When you step inside the basilica, it is breath-taking; the five aisles appear to endlessly unfold before you, stretching all the way to the black marble High Altar, which was mounted in 1322.
Amongst other treasures within Cologne Cathedral is the Shrine of the Three Kings. The large gilded triple sarcophagus is believed to contain the bones of the Three Wise Men.
Cologne Cathedral is free to visit; however, if you wish to climb the 533 stone steps to the viewing platform, which is around 330 ft above the ground, then there is a small charge.
If you can, hang around in Cologne until dusk and witness the beautiful cathedral illuminated in the evening. You can always pass the time with a cheeky glass of Kölsch beer.
A reference guide
I love nothing more than planning a trip and so often I use the DK Eyewitness books. I find them extremely informative, easy to follow and the pictures and maps tempt you into discovering more.
We used a previous version of this book to plan our Germany road trips, now you can grab the revised copy.
Back to Bavaria in the south of Germany and mores specifically the Upper Franconian region.
Bamberg is an extremely picturesque town in Bavaria and full of so much character and charm all through its medieval streets.
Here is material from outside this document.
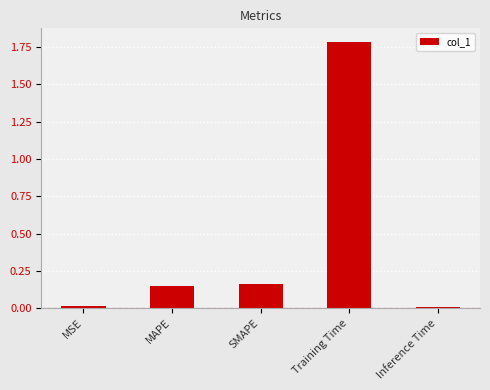

What is the change in value from MSE to Training Time?

+1.8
It’s regarded as one of Germany’s most beautiful towns.
Bamberg had played an important role in history, dating from the 10th century when Henry II, Duke of Bavaria, became King of Germany in 1007 and made Bamberg a bishopric seat.
The historic cathedral that holds the tombs of Emperor Henry II and Pope Clement II forms part of the UNESCO World Heritage Site, which unsurprisingly includes the whole of Bamberg’s Old Town.
Bamberg’s Altstadt is flowing with striking medieval architecture and so devotedly preserved. The building that I especially loved was the Rathaus (the Old Town Hall), which was constructed in the middle of the Regnitz River.
The Rathaus was built in 1386 and is linked by two bridges with an attractive ornate archway to stroll through. Initially, your eye catches the timber-framed section of the town hall teetering over the river; however, it’s the magnificent frescoes that adorn the truly impressive facades.
Also within Bamberg's ancient town is Altenburg, its castle which sits high on one of Bamberg’s seven hills, Michaelsberg Abbey and Alte Hofhaltung (the Old Palace).
I imagine that if Gary had known that they brewed smoked beer in Bamberg, that we would have stayed overnight.
Want to discover more?
Where to next?
We’ve managed to visit seven of Germany’s UNESCO sites, and there are so many more for us to see. Here are a few that have crept onto our list.
- The Hanseatic City of Lübeck in northern Germany.
- The Roman Monuments and Cathedral of St Peter and Church of Our Lady in Trier on the Moselle River banks.
- The Upper Middle Rhine Valley, which sounds ideal for a road trip.
- The Collegiate Church, Castle and Old Town of Quedlinburg, also in northern Germany.